* Exercise aim
Look through the entries for the string "fruit", and copy each line that holds it.

*** Opening of Task material ***

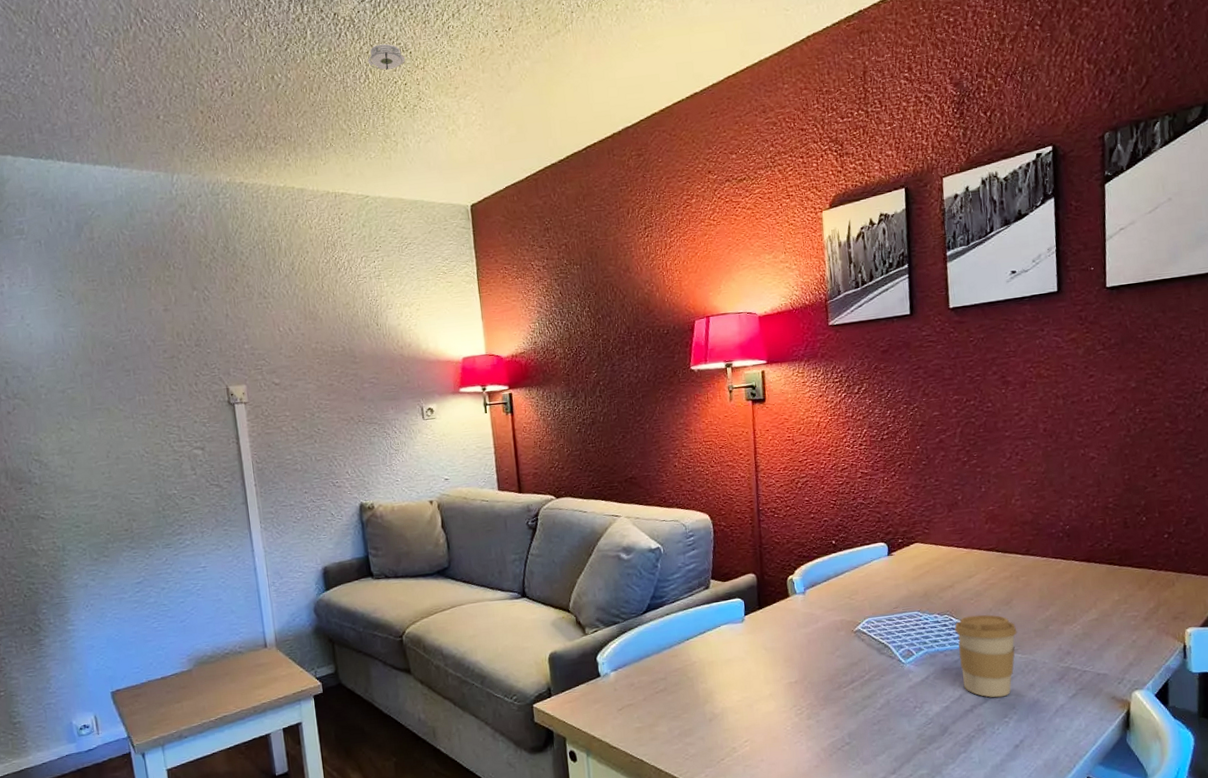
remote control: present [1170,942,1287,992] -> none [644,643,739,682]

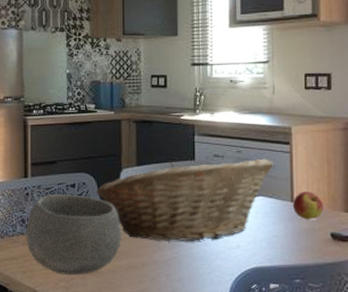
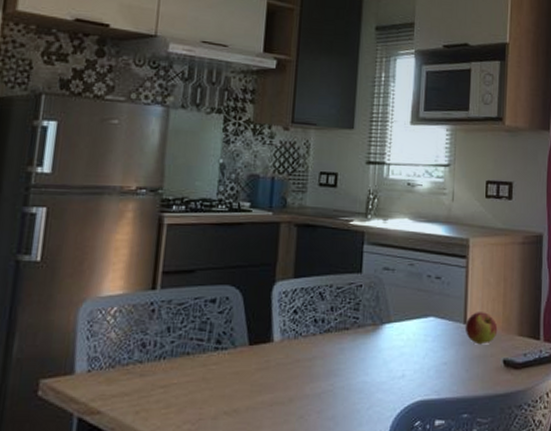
bowl: present [26,194,121,275] -> none [144,311,268,414]
fruit basket: present [96,158,274,241] -> none [241,273,448,370]

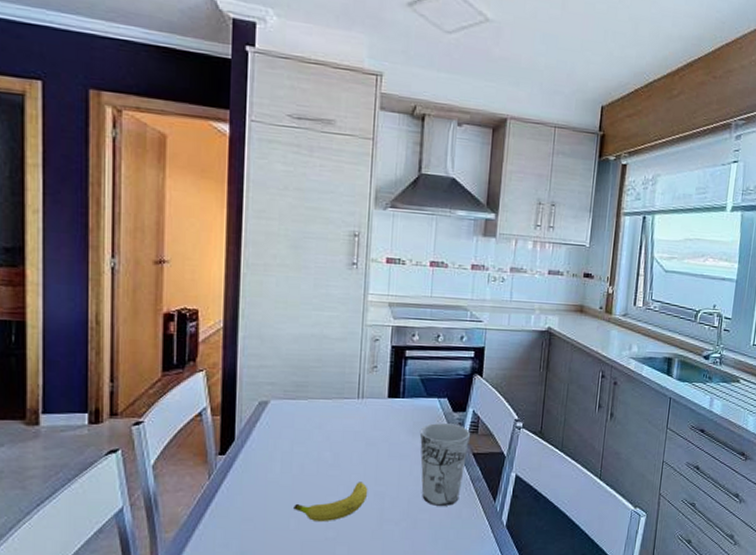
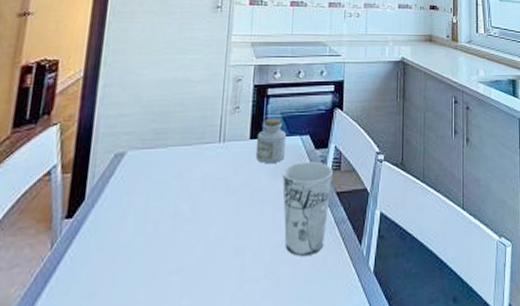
fruit: present [293,482,368,521] -> none [145,236,228,289]
jar: none [393,379,425,421] -> present [255,118,287,163]

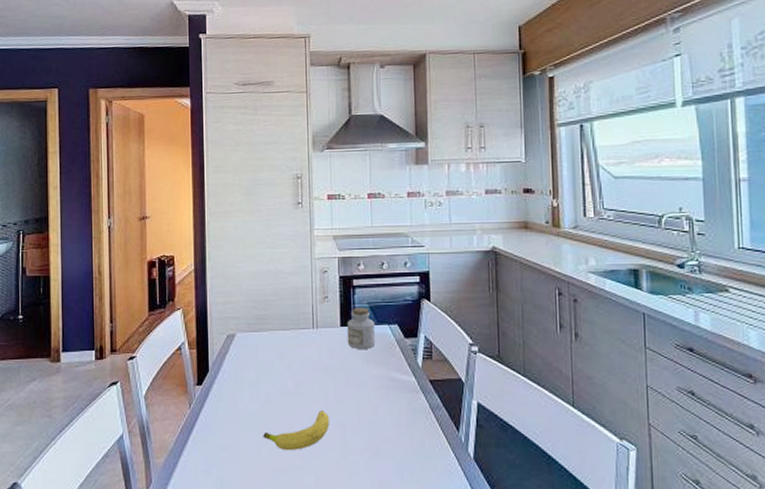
fruit: none [145,236,228,289] -> present [263,410,330,450]
cup: present [282,162,333,256] -> none [374,350,425,436]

*** Close of Task material ***

* Answer space
fruit basket: present [96,158,274,241] -> none [241,273,448,370]
fruit: present [293,482,368,521] -> none [145,236,228,289]
fruit: none [145,236,228,289] -> present [263,410,330,450]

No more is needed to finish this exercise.